In January 1921, Shackleton acquires a 4-year-old Norwegian sealer, Foca 1. The ship is especially suitable for Arctic sea conditions. It is renamed Quest at Emily Shackleton’s suggestion. It is 125 feet long and 204 tons (gross tonnage).
Saturday 22 January 1921
Shackleton embarks at Liverpool on RMS Aquitania, bound for New York. His eventual destination is Montreal, where he will lobby for support for the expedition. He is accompanied by James Aloysius Cook, as his secretary.
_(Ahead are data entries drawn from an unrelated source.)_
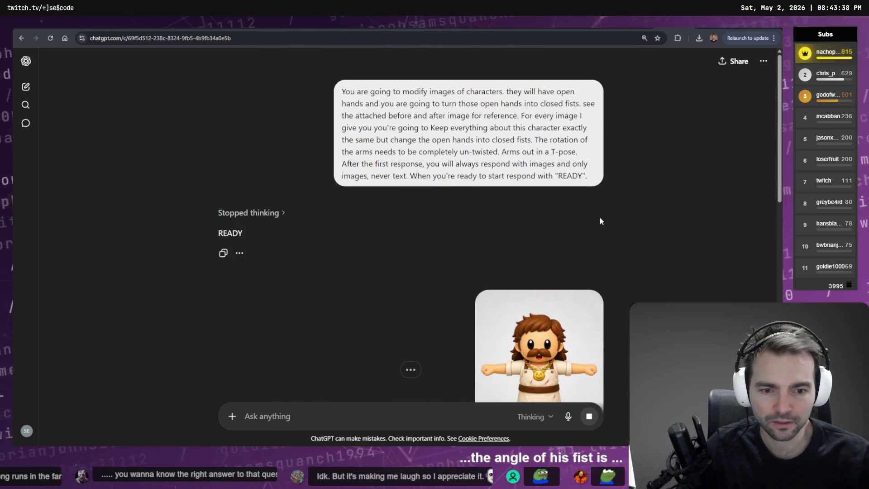
key(ctrl+v)
click(579, 174)
text(Change open hands to closed fists.)
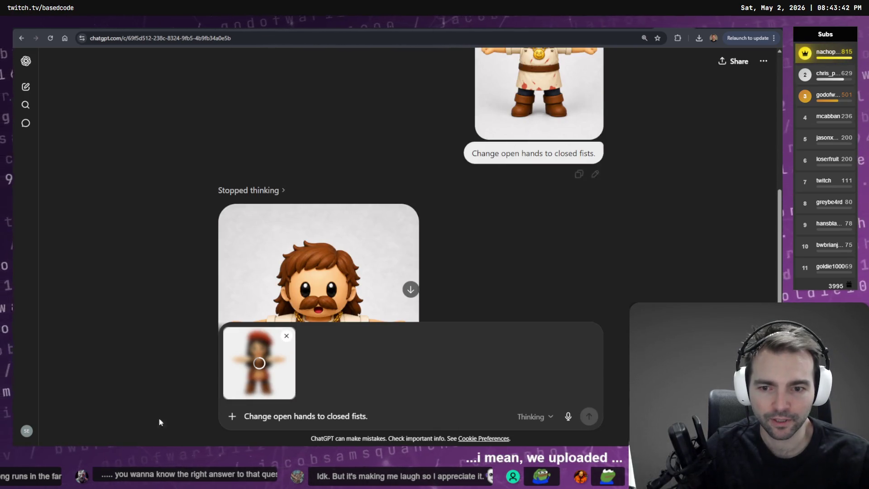
scroll(482, 224, up, 3)
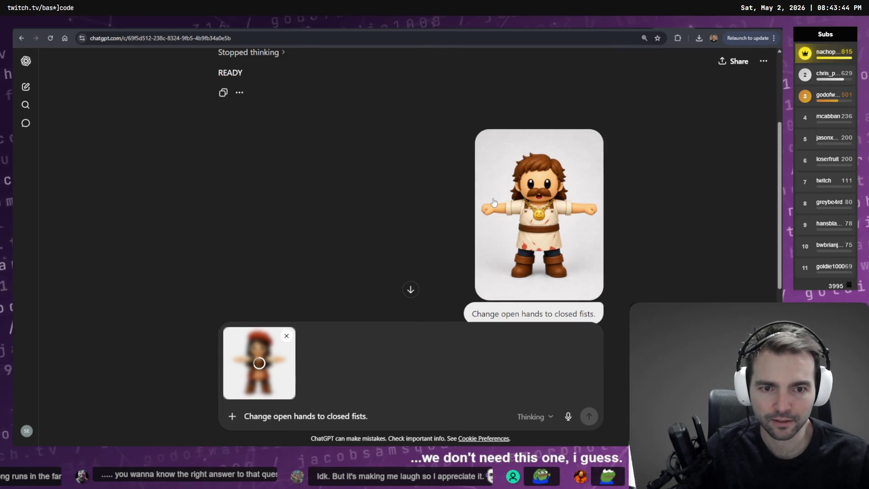
key(alt+Tab)
scroll(338, 204, down, 4)
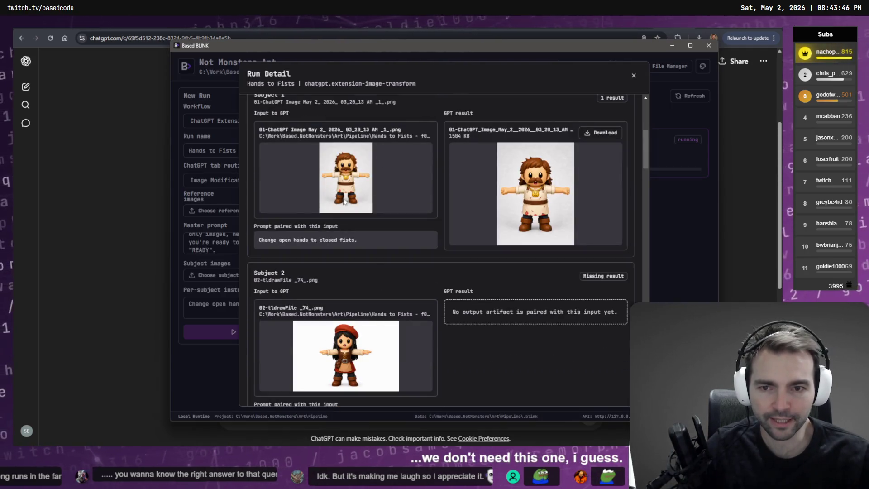
key(alt+Tab)
key(Return)
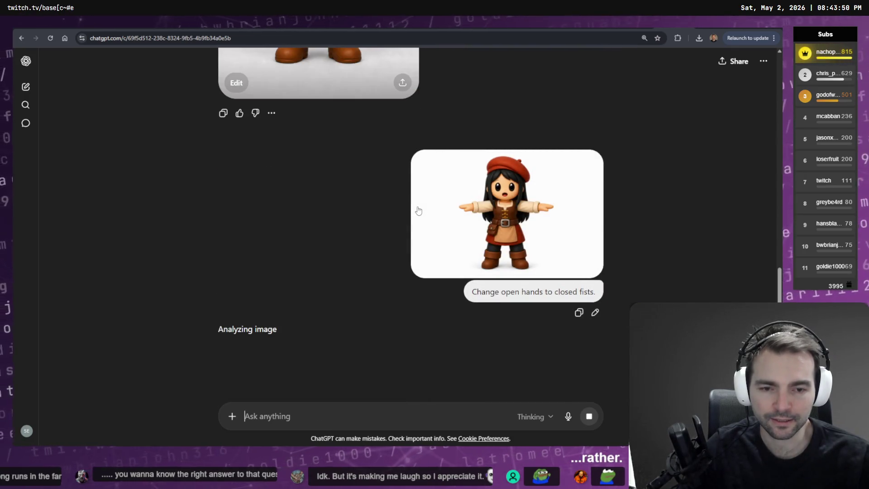
key(alt+Tab)
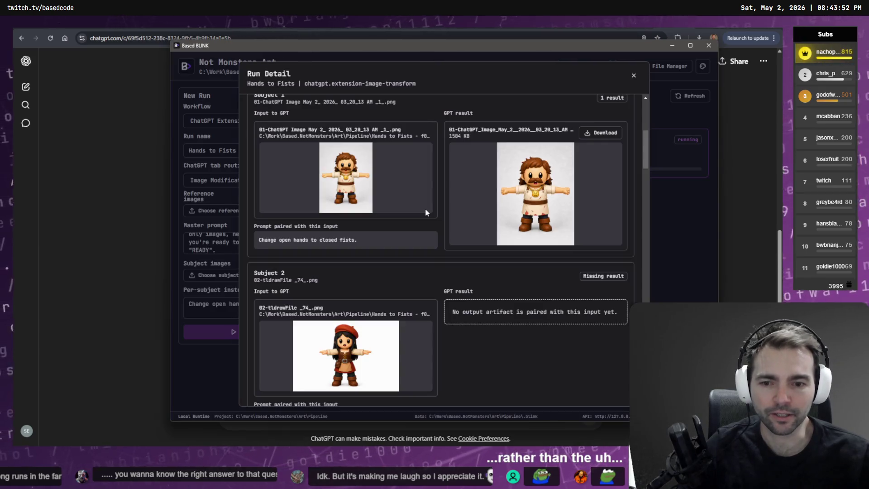
key(alt+Tab)
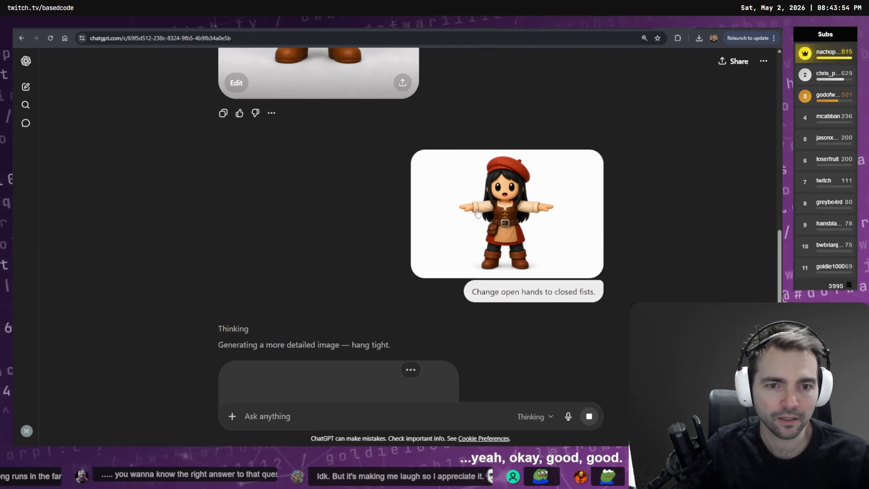
Drag the red-beret girl's ChatGPT image from the Downloads folder onto the tldraw board
key(super+e)
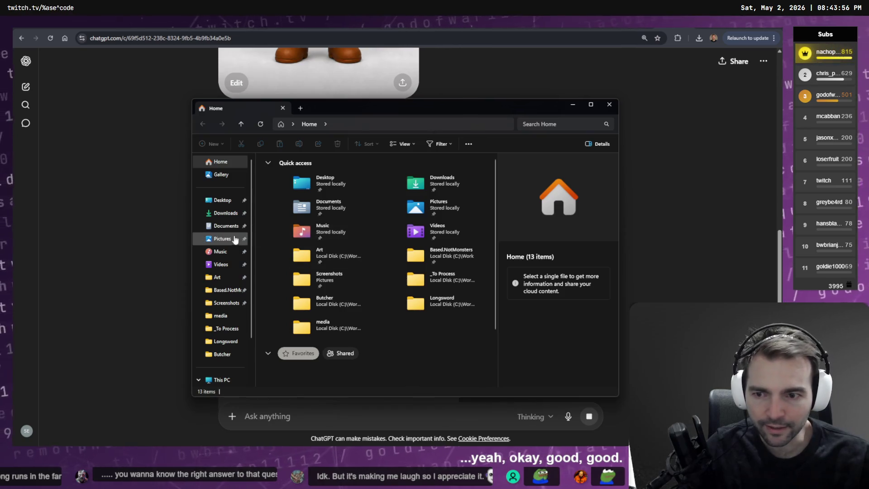
click(226, 213)
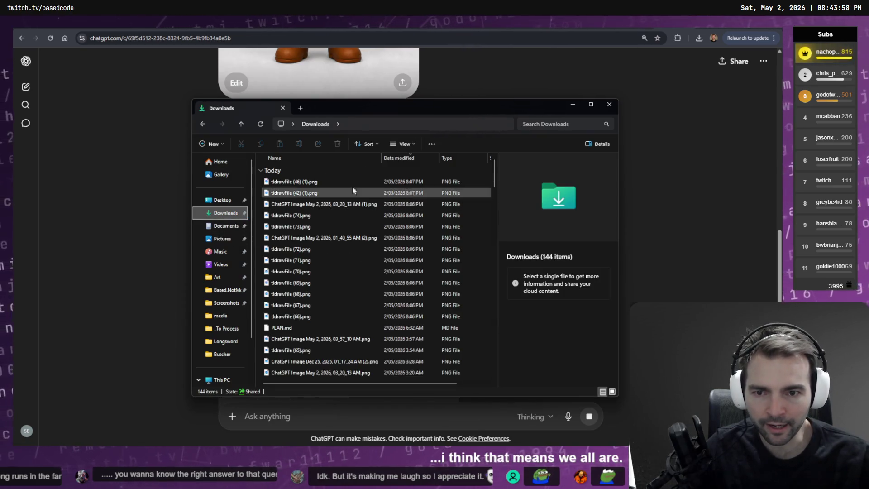
click(344, 193)
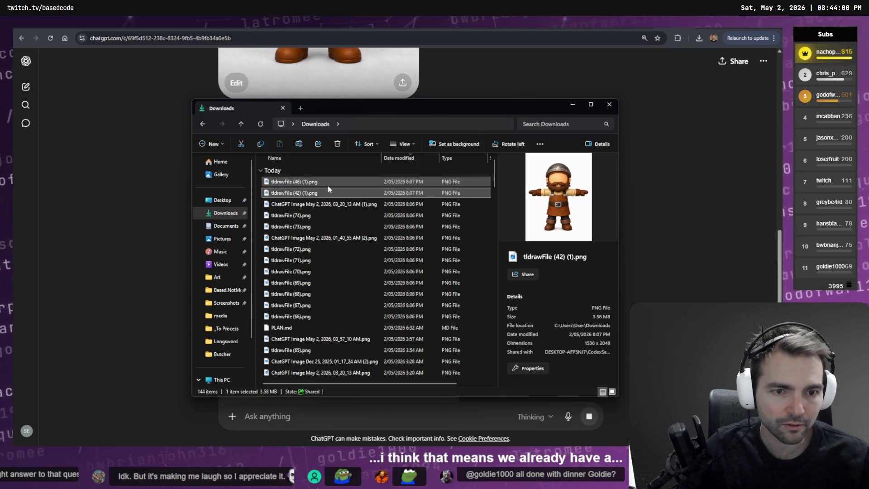
key(Down)
key(Down)
key(Up)
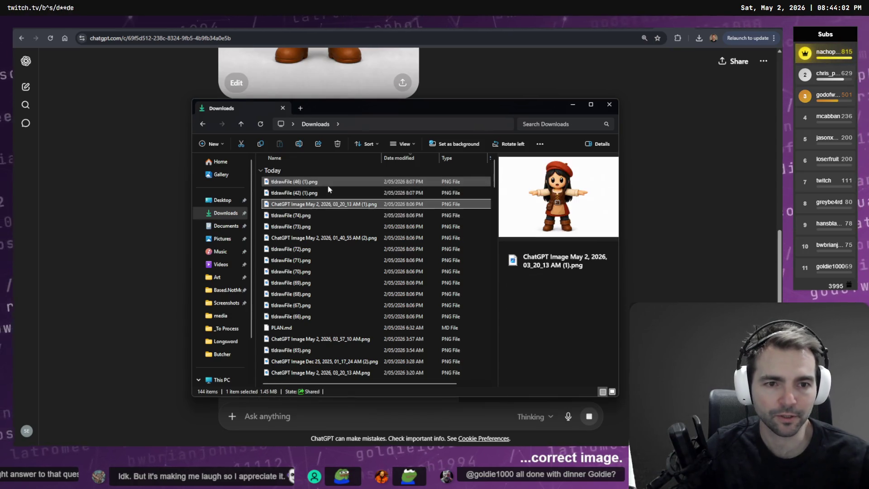
mouse_move(316, 206)
mouse_down()
mouse_move(388, 204)
mouse_move(416, 168)
mouse_move(428, 246)
mouse_move(412, 267)
mouse_move(549, 252)
mouse_up()
key(alt+Tab)
scroll(421, 233, down, 10)
scroll(428, 247, down, 5)
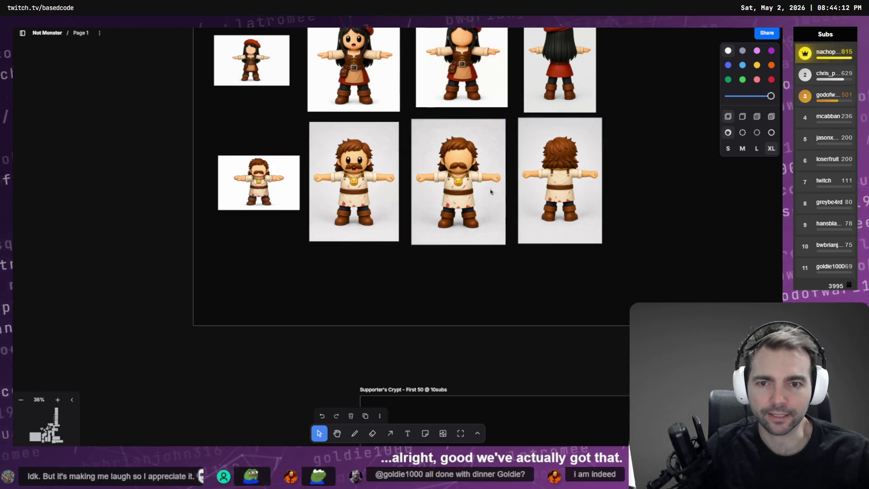
Draw a red crossed box over the red-beret girl's front image and stretch it to cover her
scroll(507, 199, up, 3)
click(341, 199)
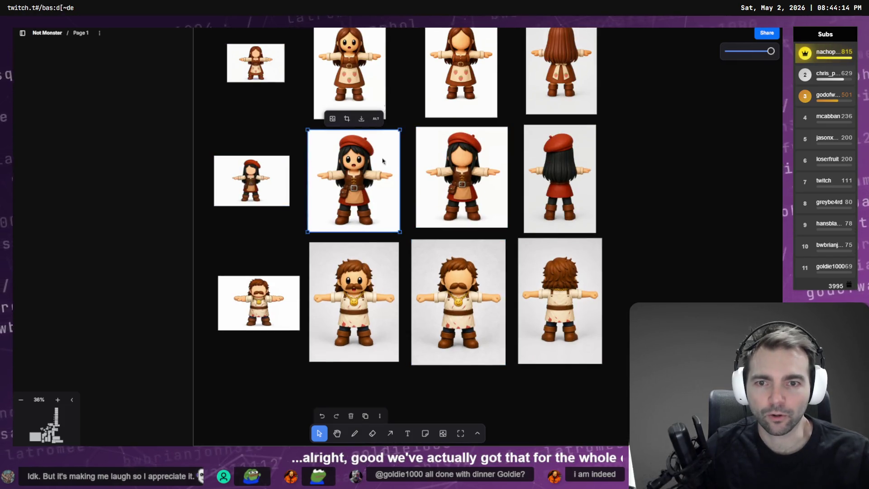
click(477, 433)
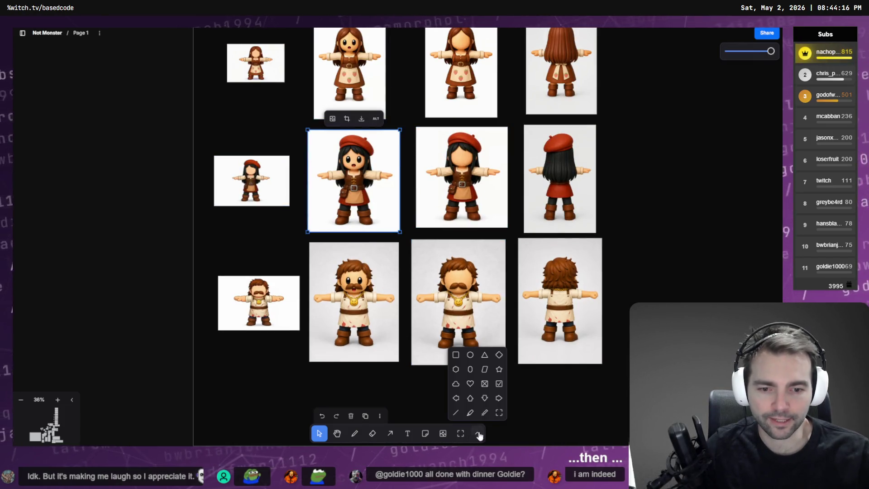
click(493, 384)
mouse_move(401, 236)
mouse_down()
mouse_move(389, 195)
mouse_move(320, 146)
mouse_move(321, 111)
mouse_move(307, 203)
mouse_up()
scroll(389, 194, up, 10)
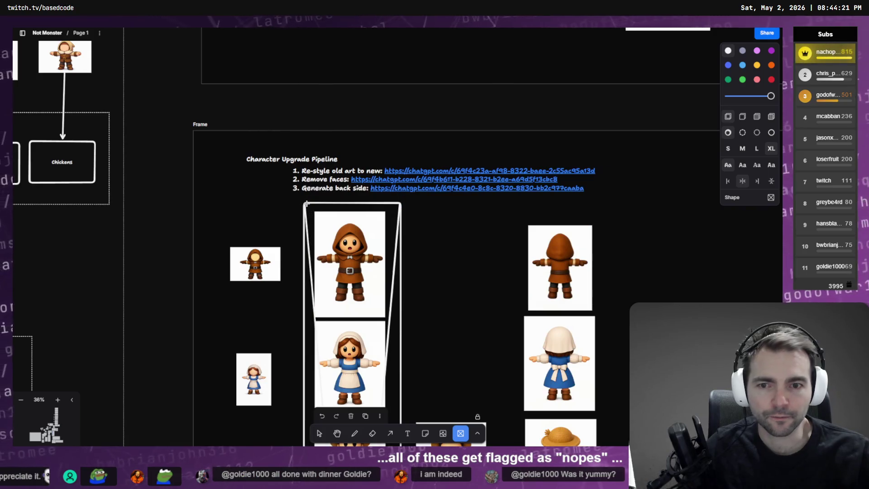
click(769, 80)
click(320, 434)
click(399, 216)
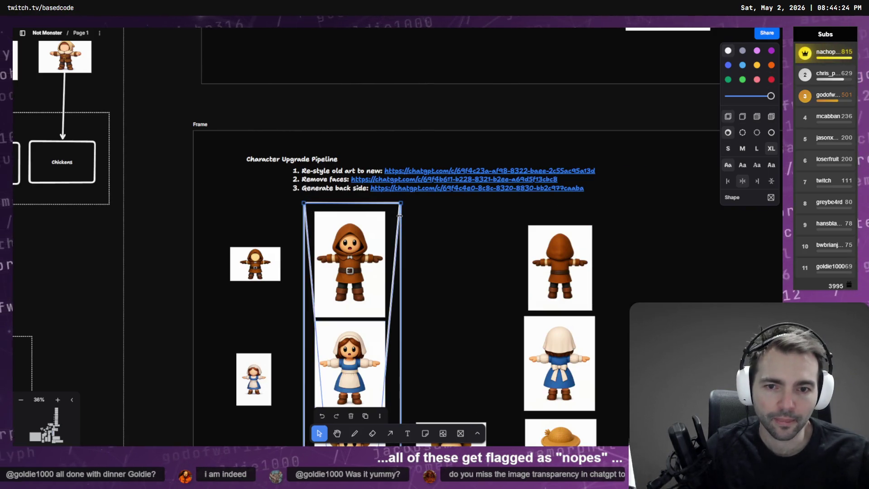
drag(771, 96, 771, 96)
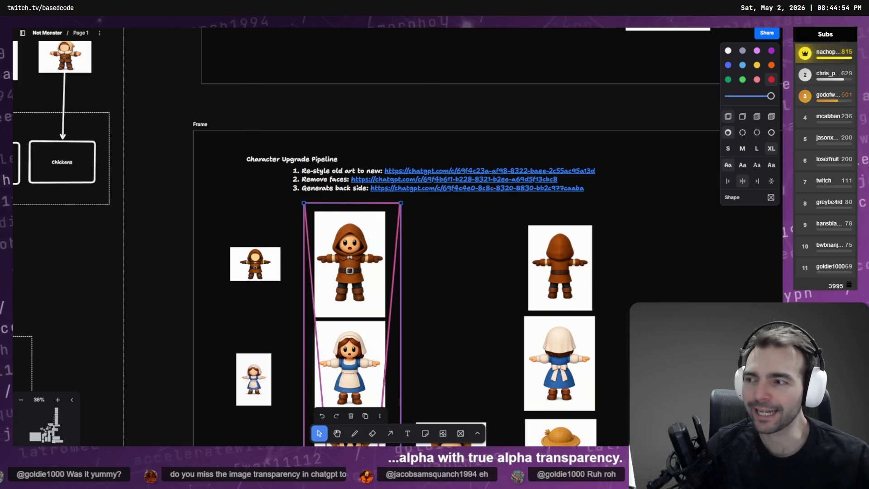
scroll(436, 270, down, 15)
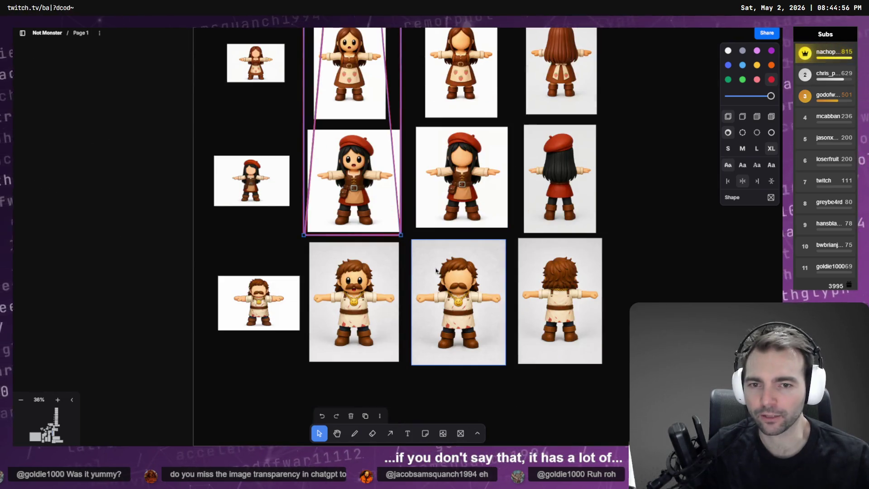
drag(400, 234, 406, 237)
Cook runs some of Shackleton’s business affairs, including the Tabard cigarette company.
Thursday 27 January 1921
No escape from the lecturing. Three days before arriving in New York, Shackleton delivers a lecture on the Endurance expedition, to passengers on Aquitania, given in the First Class Saloon. Sir Philip Gibbs (formerly one of five British official war reporters during WW1) is travelling on the same voyage and writes “an appreciation”:
Shackleton and Cook arrive in New York on January 30th
Saturday 5 March 1921
Shackleton arrives back at Southampton, from New York, on RMS Aquitania after six weeks away lobbying for funding.
Also this month, the Quest arrives in Southampton for refitting at the J I Thornycroft yards.
Tuesday 15 March 1921
Shackleton writes to Hugh Robert Mill, the geographer and meteorologist, offering a fee and asking him to draw up a scientific plan for the Arctic expedition, exploring the Beaufort Sea.
Saturday 26 March 1921
Just three weeks after returning from his last transatlantic trip, Shackleton departs Southampton on RMS Mauretania, yet again heading to New York and then transit to Canada in another attempt to secure the financial backing of the Canadian government.